Data provided START

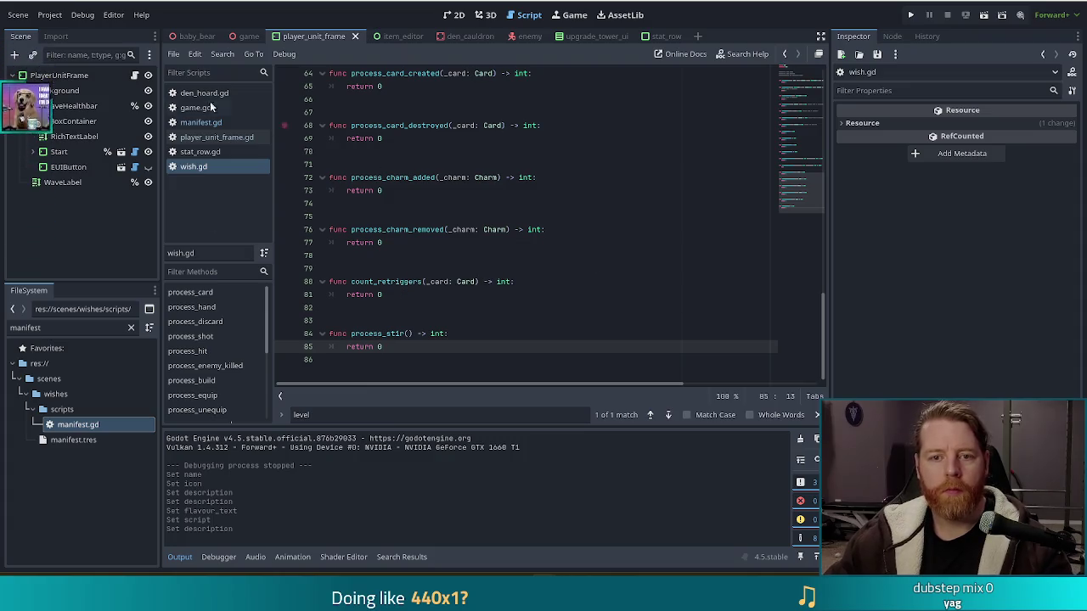
pyautogui.doubleClick(25, 328)
# Filter for 'cauld' and open den_cauldron.gd at _on_stir_button_pressed
pyautogui.write('cauld')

Data provided END

_Work required_
Give back the listing exactly, with the pictures removed.

_Reply to the task_
pyautogui.doubleClick(25, 328)
# Filter for 'cauld' and open den_cauldron.gd at _on_stir_button_pressed
pyautogui.write('cauld')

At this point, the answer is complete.